Kara Büyücünün Dönüşü novelini en güncel şekilde Fenrir Scansdan okuyun.
A+ A-

Kara Büyücünün Dönüşü Novel

Çevirmen: Rin Fenrir

Von’un içinde bulunduğu durumu gören Kron bir şeyler olduğunu anlamıştı. Çocuk onun sorumluluğunda değildi, bu yüzden hemen klan üssüne gitmişti. Von sonunda uyandı ve tüm yaşlılar onun hareketleri karşısında şoktaydı.

Etrafta dolaşıyor, kendi ayaklarının üzerinde tökezliyor ve sürekli yere vuruyordu. Ne yaparlarsa yapsınlar ona ulaşamıyorlardı. Ona seslendiler, sorular sordular ama hiçbiri işe yaramadı; cevap gelmiyordu.

Neler olduğunu, nasıl bu hale geldiğini yazmasını bile sağlamaya çalışmışlardı ama dokunma duyusu kaybolduğu için bir fırçayı bile doğru düzgün tutamıyordu. Sonunda Von bacaklarını hissedemediği için yürüyemez hale geldi.

Kron tapınağa dönmeden önce ancak bu kadarına tanık olmuştu.

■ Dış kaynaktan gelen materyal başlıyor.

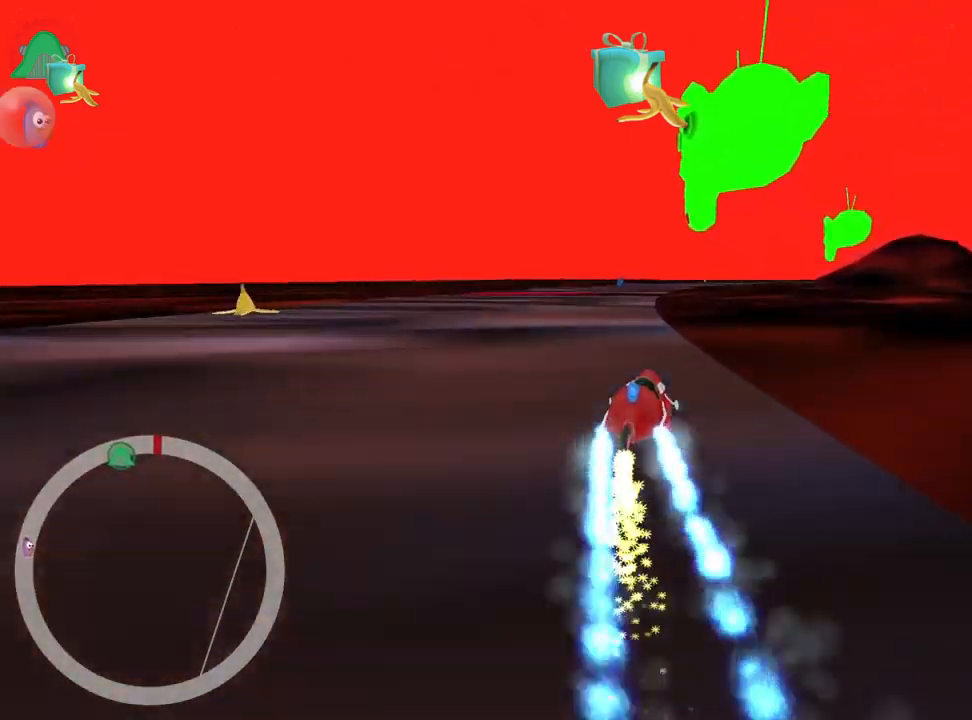
{"keys": ["nitro", "up"], "events": [[217, "skid", "up"], [284, "left", "up"]]}
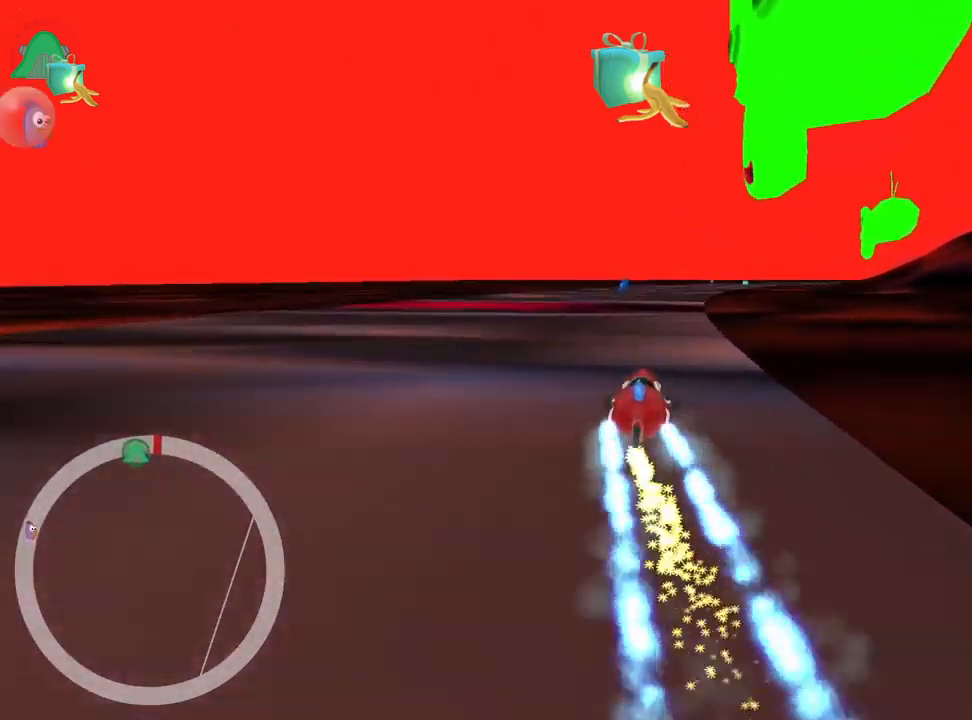
{"keys": ["left", "up"], "events": [[67, "right", "down"], [250, "right", "up"], [267, "nitro", "up"], [467, "left", "down"]]}
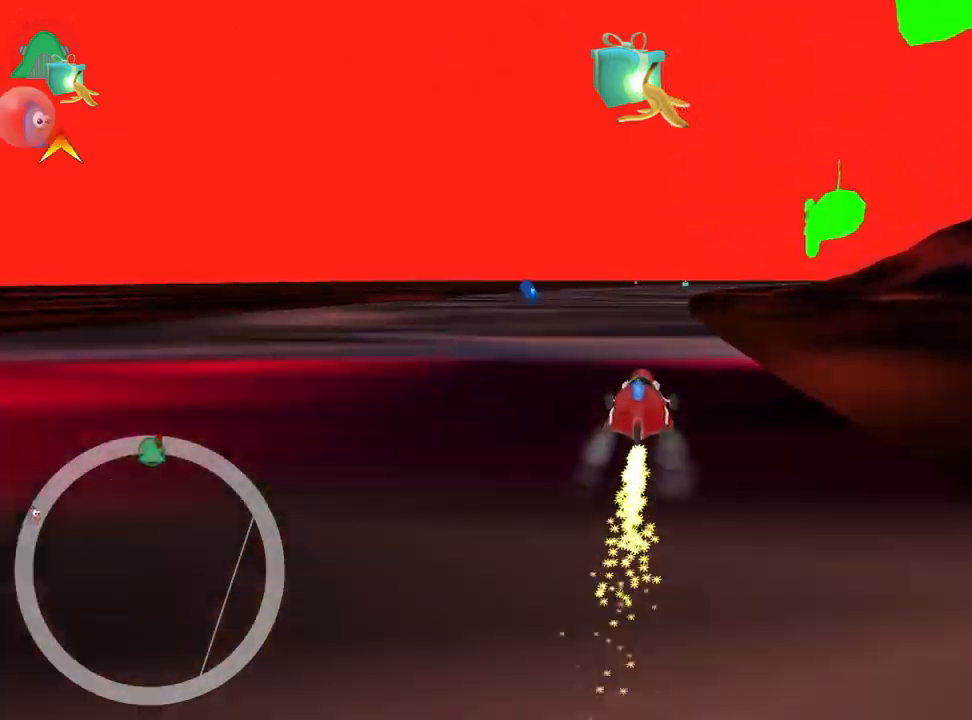
{"keys": ["right", "skid", "up"], "events": [[17, "nitro", "down"], [250, "left", "up"], [267, "nitro", "up"], [284, "skid", "down"], [300, "right", "down"]]}
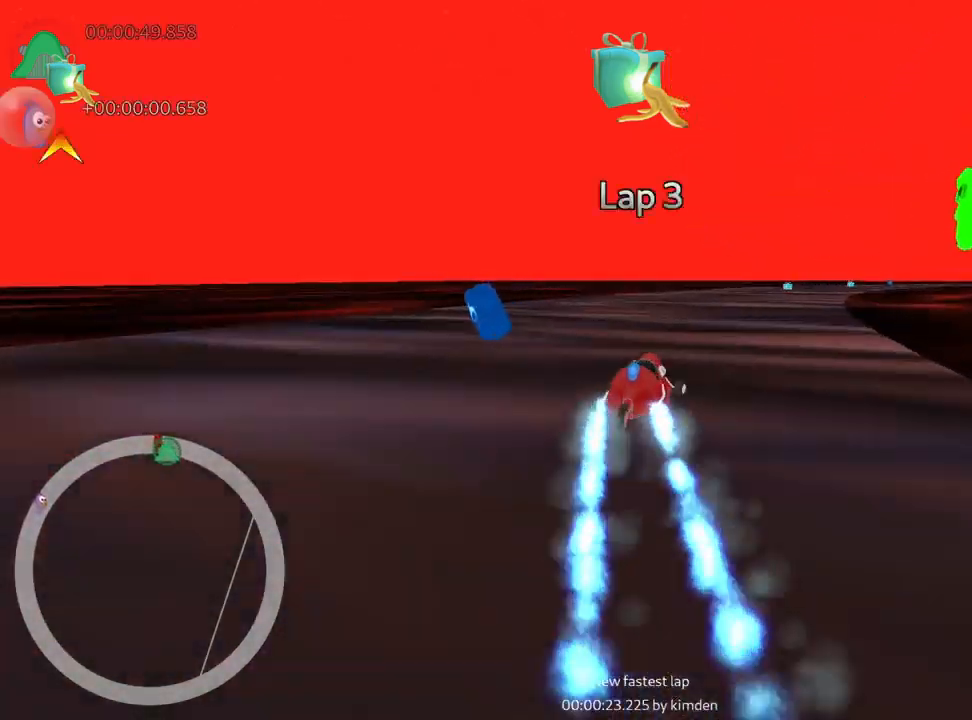
{"keys": ["left", "skid", "up"], "events": [[17, "right", "up"], [317, "left", "down"]]}
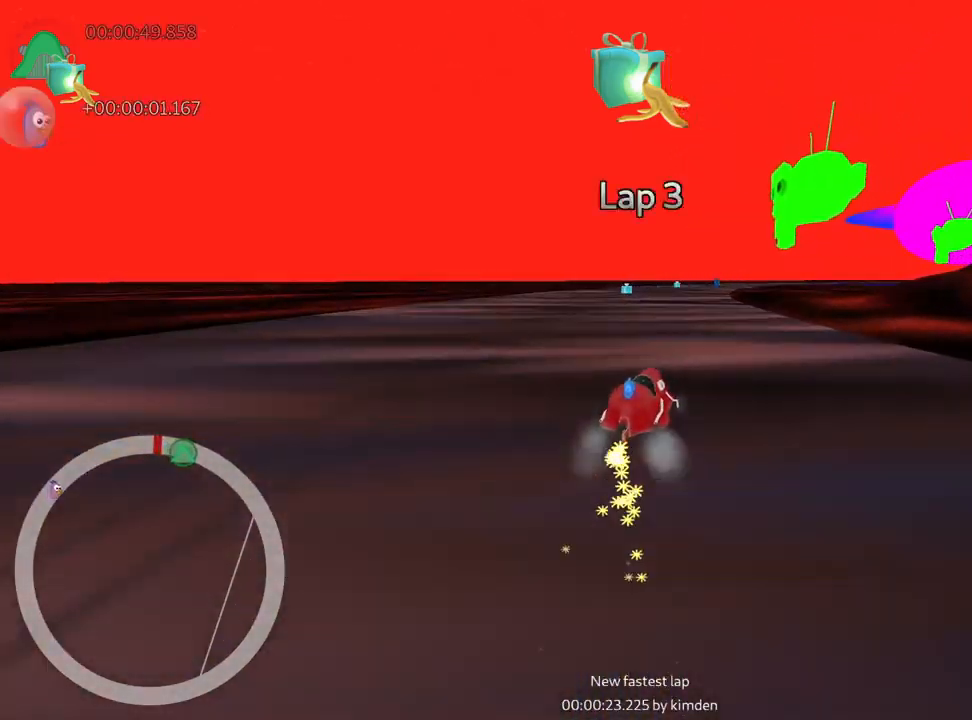
{"keys": ["left", "skid", "up"], "events": []}
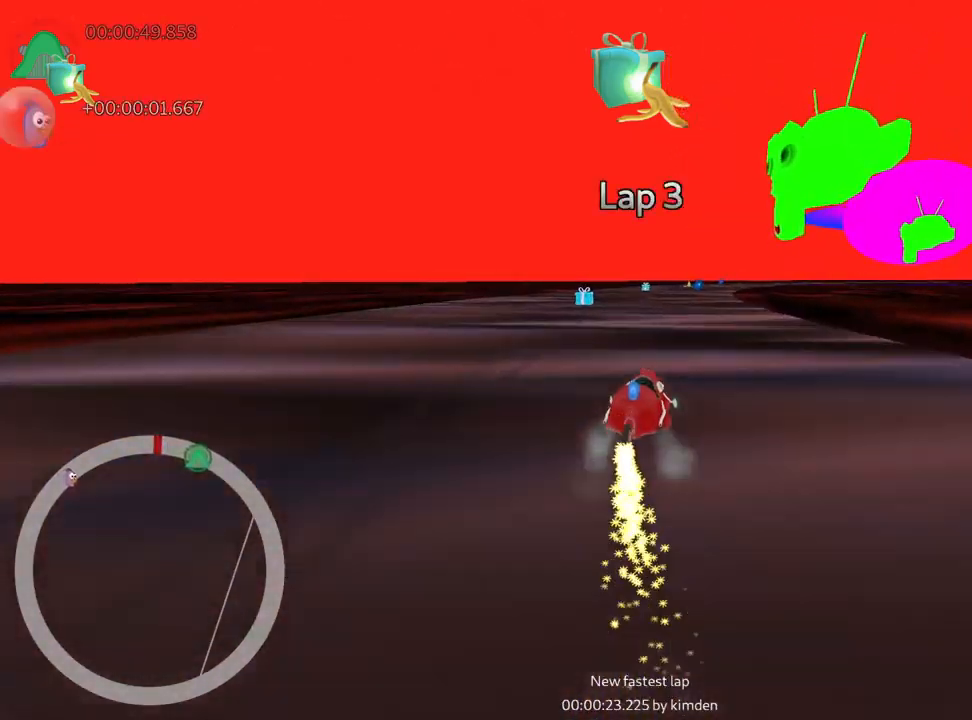
{"keys": ["left", "nitro", "skid", "up"], "events": [[50, "left", "up"], [150, "left", "down"], [217, "nitro", "down"]]}
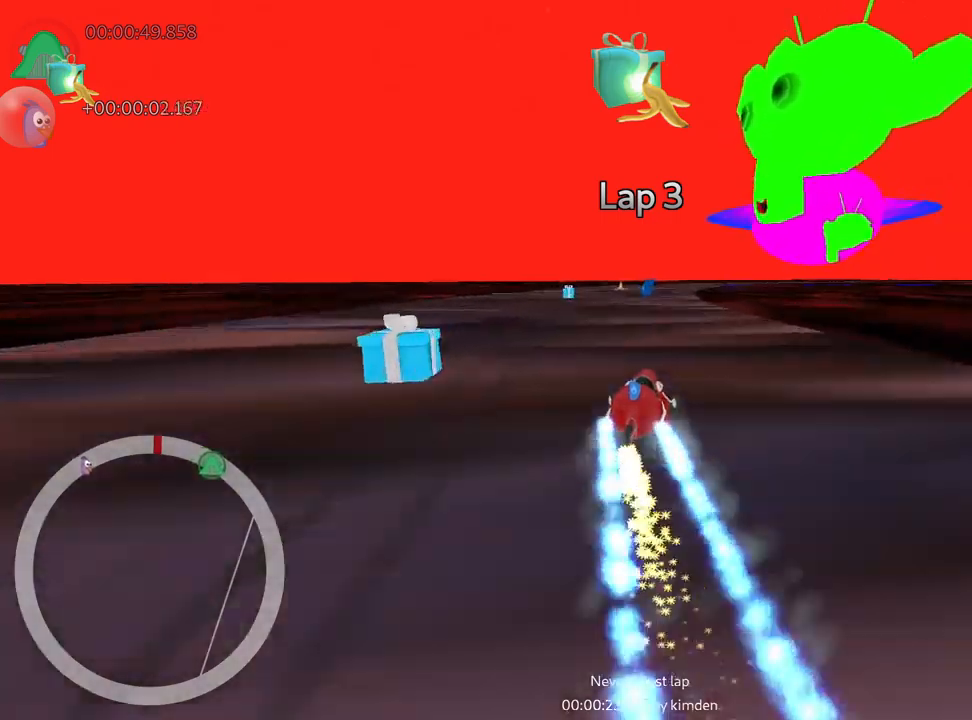
{"keys": ["left", "skid", "up"], "events": [[16, "nitro", "up"], [166, "left", "up"], [233, "left", "down"]]}
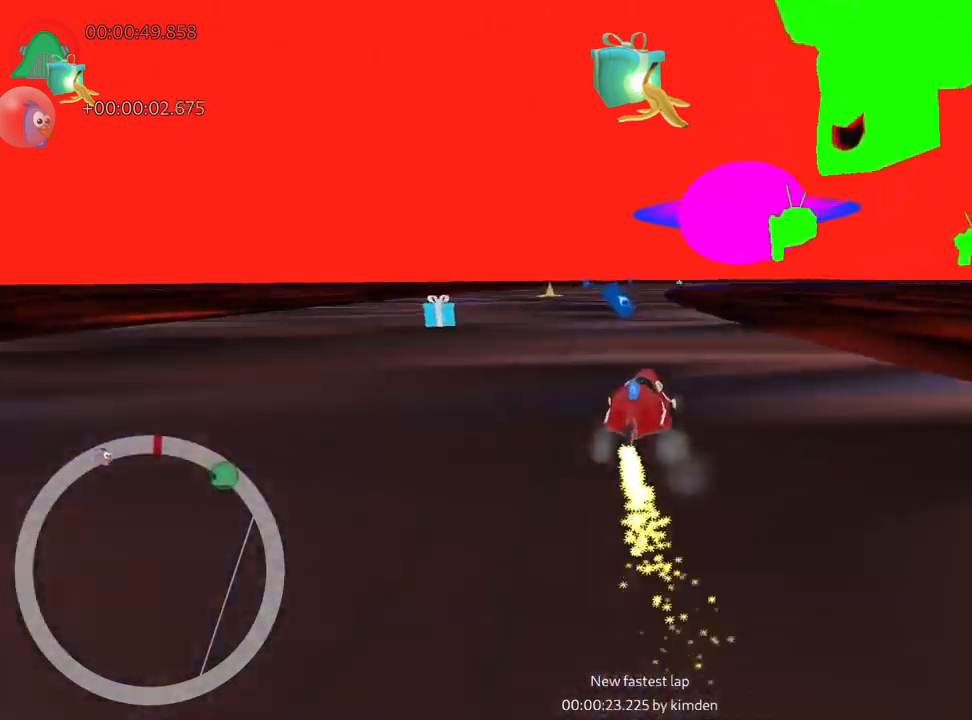
{"keys": ["left", "nitro", "skid", "up"], "events": [[333, "nitro", "down"]]}
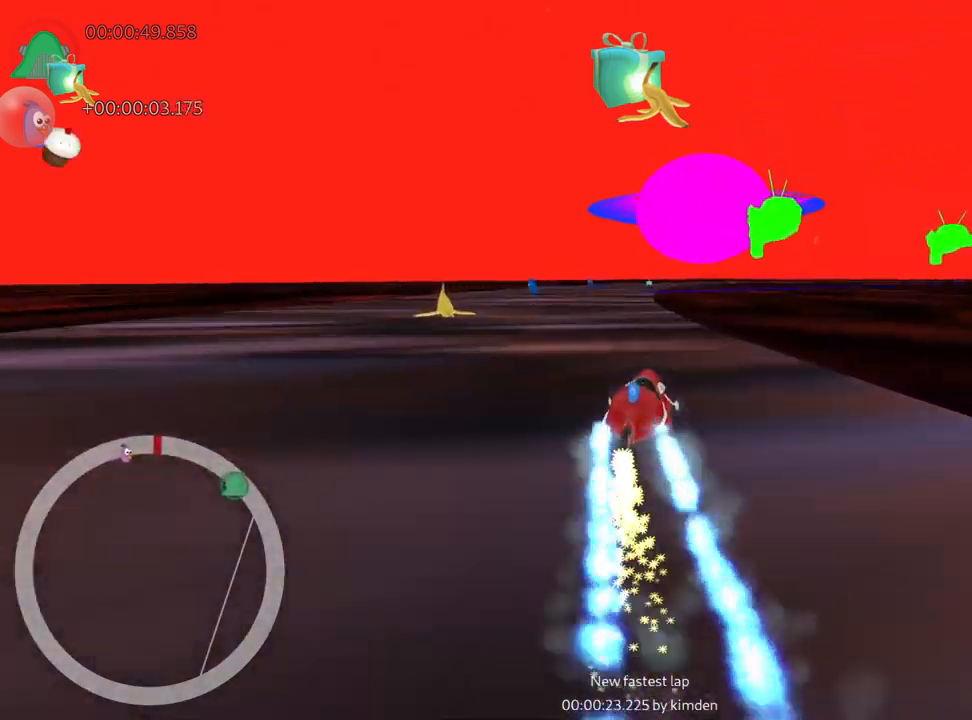
{"keys": ["left", "nitro", "up"], "events": [[366, "skid", "up"]]}
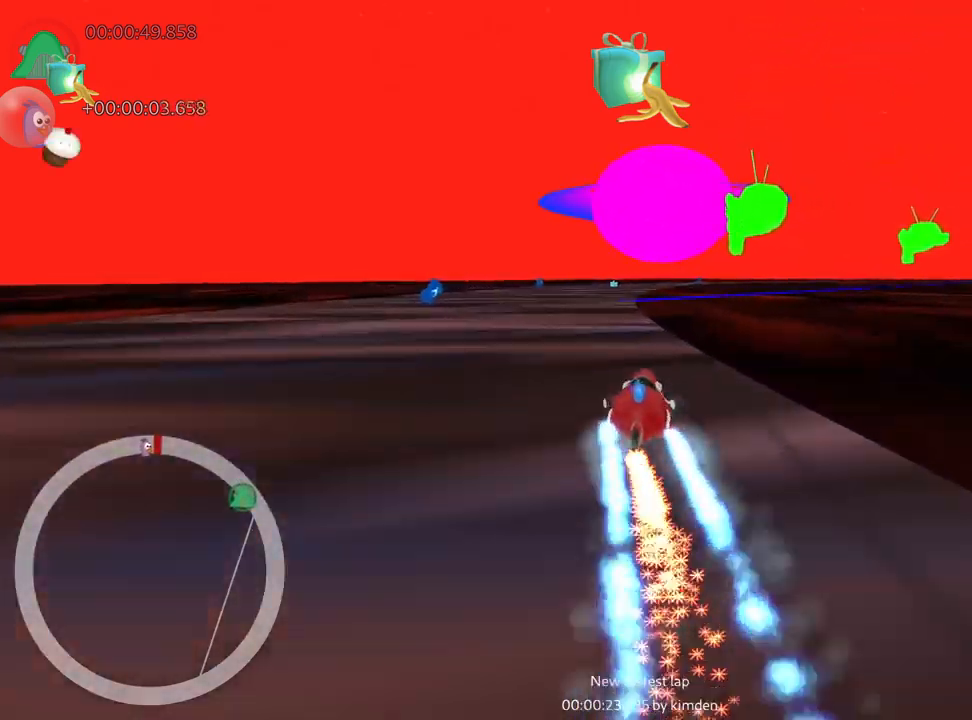
{"keys": ["right", "up"], "events": [[50, "left", "up"], [100, "nitro", "up"], [283, "right", "down"]]}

Onlara bildiklerini, Von’u bulduğunda nasıl bu durumda olduğunu anlatmıştı. Tahminlerine göre Von bu duruma düştükten sonra, her neyse, oraya tesadüfen gelmişti çünkü orada olmak için bir nedeni olmadığına inanıyorlardı.

Neler olup bittiğine dair hiçbir ipucu bulamayınca, Klan üyelerinden birinin rehberliğinde Von’u doktora götürdüler. Şu anda ağzı açık bir şekilde yatağa uzanmıştı. Ona zorla yemek yedirmişler, ağzını kapatıp açmışlardı.

Hâlâ yutmasını sağlamış olmaları oldukça şaşırtıcıydı ama daha ne kadar yutacağını söylemek onlar için zordu.

Doktor, “Daha önce hiç böyle bir vakayla karşılaşmamıştım,” dedi. “Elimden geleni yapmaya devam edeceğim ama şu andan itibaren durumunun değişeceğini sanmıyorum. Yaşamaya devam edecek ama daha önce olduğu gibi değil.”

Bu haber Kızıl Tugay klanının ileri gelenlerine ulaştı ve aralarında bir toplantı düzenlendi. Bu hepsi için büyük bir kayıptı, çünkü bu onların yükselen yeteneklerinden biriydi.

Ustanın ana salonunda sandalyeler yerleştirilmişti ve Usta Yon da dahil olmak üzere altı büyük, her yönde yaklaşık dört metre uzaklıkta karşılıklı oturuyordu. Tüm büyükler, toplantı yaparken yaptıkları gibi birbirlerinden ayrı oturuyorlardı.

“Sormak zorundayım,” diye söze girdi diğer ihtiyarlardan biri, göğsüne doğru sarkan iri sakalını sıvazlayarak. “Von’un başına gelenlerin kasabada meydana gelen ölümle ilgili diğer olaylarla aynı olduğuna inanıyor olabilir miyiz?”

Yon bu tür söylentiler çıkmadan hemen önce, “Bunun ayrı olduğuna inanıyorum,” diye cevap verdi. “Bu daha önce olan hiçbir şeye uymuyor, ancak şu anda elimizde hiçbir ipucu olmadığı için bunu göz ardı edebileceğimizi söyleyemem.”

“Bu İblis grubu!” diye bağırdı yaşlılardan biri, yerinden fırlayarak neredeyse sandalyesini devirecekti. “Her zaman tüm kıtaya hükmetmek için ellerinden gelen her türlü yola başvurmuşlardır. Aydınlık fraksiyonundan daha kötüler! Yeteneklerimizi daha gelişme fırsatı bulamadan elimizden alıyorlar.”

“Sakin ol, Donaven!” Yon elini sallayarak ona oturmasını söyledi. “Şeytani hizip hakkındaki görüşlerine katılsam da, bizimki gibi küçük bir klanın peşinden gitmeleri mantıklı değil. Şimdilik bu kasabayı daha yakından takip etmeliyiz, çünkü korkarım daha da kötü şeyler olacak.”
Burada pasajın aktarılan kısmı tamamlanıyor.